WHAT IS REQUIRED —
Please print, word for word, everything in the records from the line containing "Indirizzo e-mail*" down to the line containing "China bereitet einen", both of those lines included. Leave the pictures out.

++++

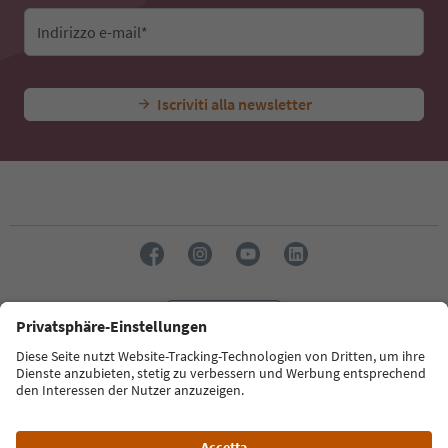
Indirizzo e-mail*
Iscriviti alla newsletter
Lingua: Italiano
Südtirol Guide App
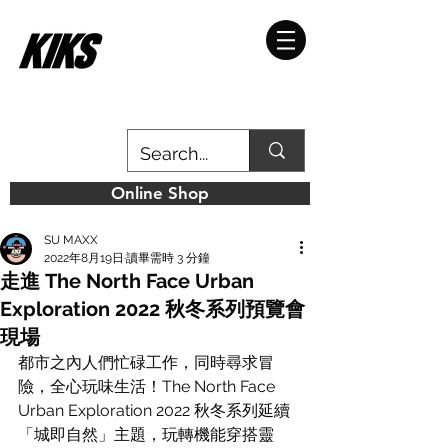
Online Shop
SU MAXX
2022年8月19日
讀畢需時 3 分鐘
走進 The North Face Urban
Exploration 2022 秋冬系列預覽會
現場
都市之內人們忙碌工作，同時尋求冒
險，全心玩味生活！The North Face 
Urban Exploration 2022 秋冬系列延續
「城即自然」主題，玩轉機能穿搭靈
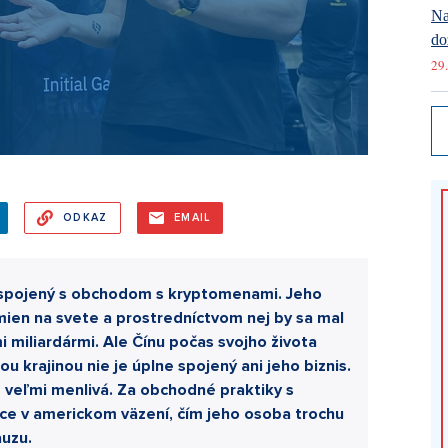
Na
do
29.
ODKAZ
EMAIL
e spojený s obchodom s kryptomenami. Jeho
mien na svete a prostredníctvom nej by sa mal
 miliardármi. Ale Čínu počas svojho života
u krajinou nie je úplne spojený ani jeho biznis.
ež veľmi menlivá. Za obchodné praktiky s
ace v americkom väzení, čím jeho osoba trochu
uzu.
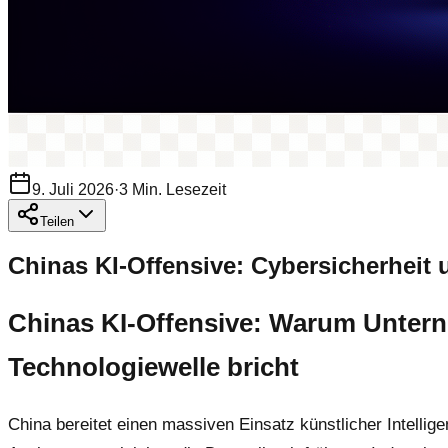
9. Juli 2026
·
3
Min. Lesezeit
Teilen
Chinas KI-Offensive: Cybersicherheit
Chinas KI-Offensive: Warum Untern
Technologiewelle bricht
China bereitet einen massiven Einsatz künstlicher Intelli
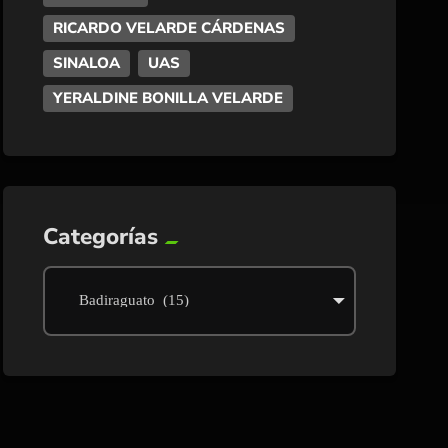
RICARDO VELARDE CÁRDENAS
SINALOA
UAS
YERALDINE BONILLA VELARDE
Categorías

++++

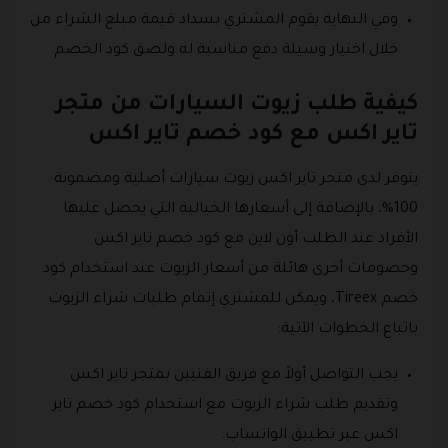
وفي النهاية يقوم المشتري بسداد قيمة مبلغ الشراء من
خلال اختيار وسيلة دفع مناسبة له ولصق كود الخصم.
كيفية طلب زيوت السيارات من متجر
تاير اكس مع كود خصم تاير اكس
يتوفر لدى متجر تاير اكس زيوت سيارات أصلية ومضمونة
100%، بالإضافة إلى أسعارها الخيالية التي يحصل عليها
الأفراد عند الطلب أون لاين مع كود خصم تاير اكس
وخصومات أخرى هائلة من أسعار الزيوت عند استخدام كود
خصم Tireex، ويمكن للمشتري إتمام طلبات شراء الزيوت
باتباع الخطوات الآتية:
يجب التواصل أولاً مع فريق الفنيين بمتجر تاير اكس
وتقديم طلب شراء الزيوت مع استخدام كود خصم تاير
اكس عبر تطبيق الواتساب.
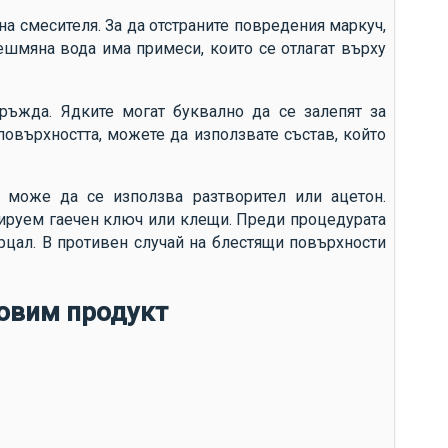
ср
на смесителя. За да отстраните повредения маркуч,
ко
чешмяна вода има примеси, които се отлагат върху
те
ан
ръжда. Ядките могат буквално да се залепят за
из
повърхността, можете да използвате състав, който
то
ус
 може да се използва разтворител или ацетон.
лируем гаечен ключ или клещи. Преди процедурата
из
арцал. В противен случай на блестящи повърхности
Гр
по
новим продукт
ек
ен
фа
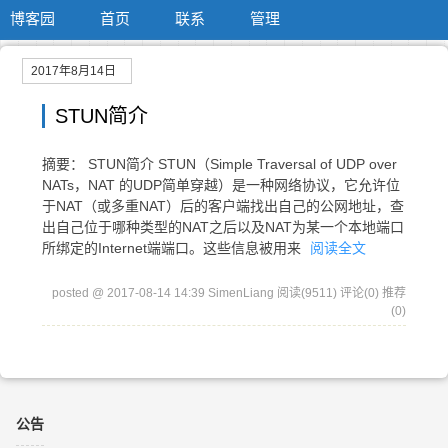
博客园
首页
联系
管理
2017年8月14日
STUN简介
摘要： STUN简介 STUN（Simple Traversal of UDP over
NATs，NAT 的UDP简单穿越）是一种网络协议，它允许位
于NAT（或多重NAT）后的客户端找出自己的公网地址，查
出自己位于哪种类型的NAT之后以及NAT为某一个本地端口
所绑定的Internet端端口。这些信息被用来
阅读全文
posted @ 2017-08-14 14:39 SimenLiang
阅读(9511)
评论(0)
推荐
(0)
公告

++++

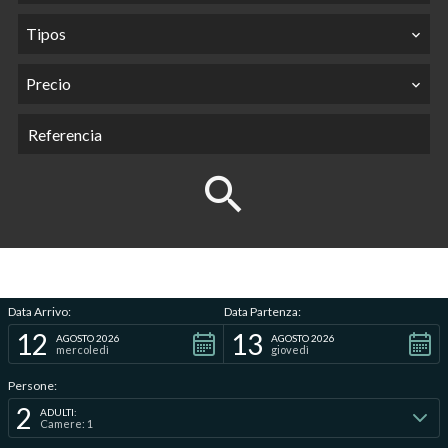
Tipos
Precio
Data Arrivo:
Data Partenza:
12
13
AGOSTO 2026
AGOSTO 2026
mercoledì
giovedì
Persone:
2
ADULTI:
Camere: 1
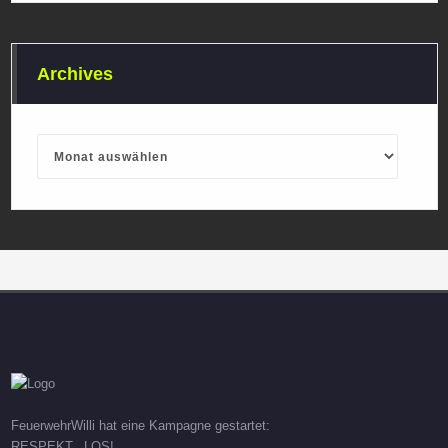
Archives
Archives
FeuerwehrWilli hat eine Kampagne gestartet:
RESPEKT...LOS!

++++

SOLVED PROBLEM —
Indirizzo e-mail*
Iscriviti alla newsletter
Lingua: Italiano
Südtirol Guide App
Online Shop
SU MAXX
2022年8月19日
讀畢需時 3 分鐘
走進 The North Face Urban
Exploration 2022 秋冬系列預覽會
現場
都市之內人們忙碌工作，同時尋求冒
險，全心玩味生活！The North Face 
Urban Exploration 2022 秋冬系列延續
「城即自然」主題，玩轉機能穿搭靈
Na
do
29.
ODKAZ
EMAIL
e spojený s obchodom s kryptomenami. Jeho
mien na svete a prostredníctvom nej by sa mal
 miliardármi. Ale Čínu počas svojho života
u krajinou nie je úplne spojený ani jeho biznis.
ež veľmi menlivá. Za obchodné praktiky s
ace v americkom väzení, čím jeho osoba trochu
uzu.
9. Juli 2026
·
3
Min. Lesezeit
Teilen
Chinas KI-Offensive: Cybersicherheit
Chinas KI-Offensive: Warum Untern
Technologiewelle bricht
China bereitet einen massiven Einsatz künstlicher Intelli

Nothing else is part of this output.